Issuer: Mexico City Airport Trust
Size: $4 billion
Maturity: 30 April 2028 ($1 billion) and 31 July 2047 ($3 billion)
Coupon: 3.875% (2028 maturity); 5.5% (2047 maturity)
Use of proceeds: Sustainable buildings, renewable energy, energy efficiency, water and wastewater management, pollution prevention and control, conservation and biodiversity.
Credit rating: Baa1 (Moody's), BBB+ (S&P), BBB+ (Fitch)
Lead managers: BBVA, Citigroup, HSBC, JP Morgan, Santander
Other managers: Crédit Agricole CIB, Inversora Bursátil, S.A. de C.V., Casa de Bolsa, Grupo Financiero, MUFG Securities, Scotia Capital
External review: Sustainalytics, Moody's, S&P
About $5.6 billion of the combined $6 billion proceeds from the bonds is earmarked for green buildings, with $188 million for energy efficiency projects, about $22 million for solar power generation, and the remainder for water treatment and conservation.
The developer's aim is to build the world's most sustainable airport, and is planning for it to qualify for LEED platinum certification. It plans to power the development wholly from renewable sources of energy while cutting water consumption by 30% and energy consumption by 40% compared with the existing airport. It claims it will also help prevent local flooding.

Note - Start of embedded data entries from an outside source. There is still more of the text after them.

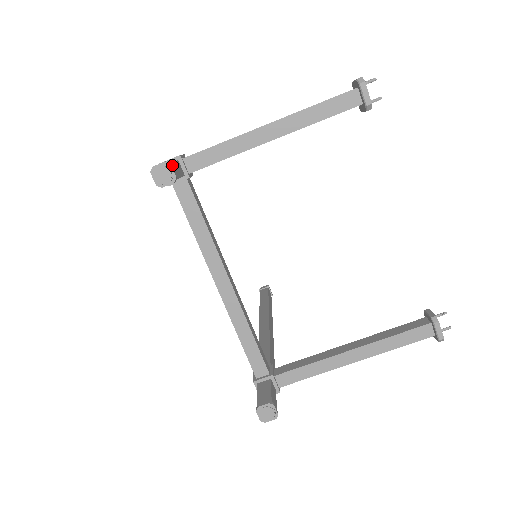
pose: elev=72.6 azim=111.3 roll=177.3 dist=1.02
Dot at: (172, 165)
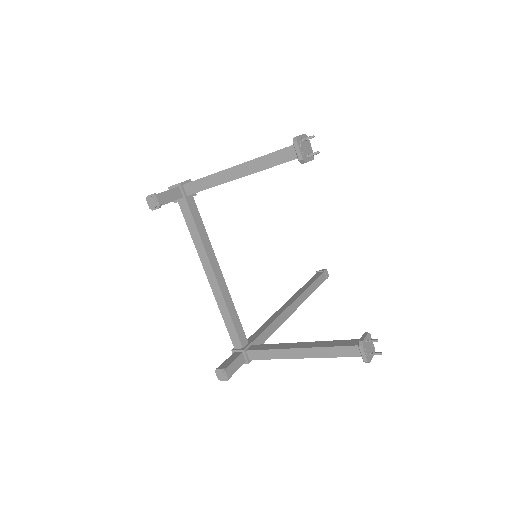
Dot at: (162, 194)
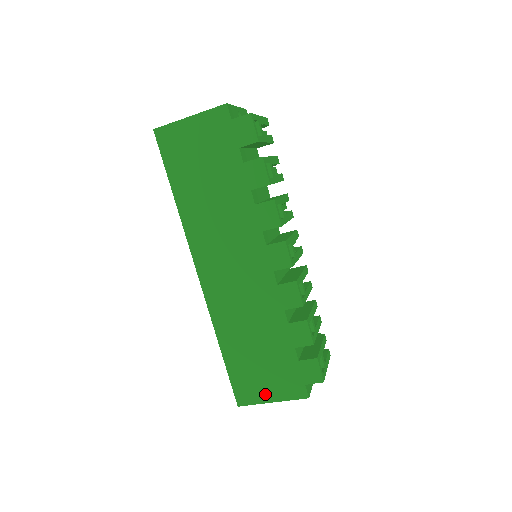
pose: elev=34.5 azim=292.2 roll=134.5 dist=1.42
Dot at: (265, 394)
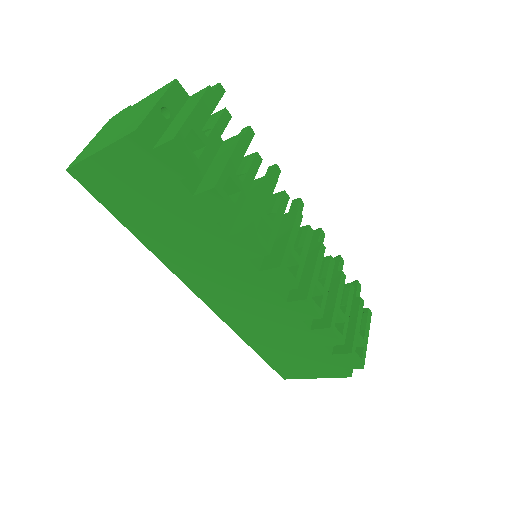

S&P gave the bonds an overall score of E1/77, which is at the top of its 'Green Evaluation' scale of E1 to E4.
"In our view, the project's favourable positive impact on energy and emissions savings, as well as the strong governance framework and transparent reporting mechanisms, positions it at the top end of our scale," the agency says.
"The new build consists of multiple technologies that sit at the top of our carbon hierarchy, contributing to an above-average mitigation score," said S&P analyst Candela Macchi.
Moody's Investors Service is also enthusiastic. It has assigned both the 2017 and 2016 bonds a Green Bond Assessment of GB1 (excellent).
Sustainalytics, while acknowledging the impact on greenhouse gas emissions of extra flights and additional road traffic arising from the larger airport, confirmed that the underlying green bond framework aligns with the Green Bond Principles.
The September transaction was well received by investors, as it was only the fifth green bond deal from a Mexican issuer and came just three months after local insurers, pension funds, and development banks appealed for more action to develop the local green bond market.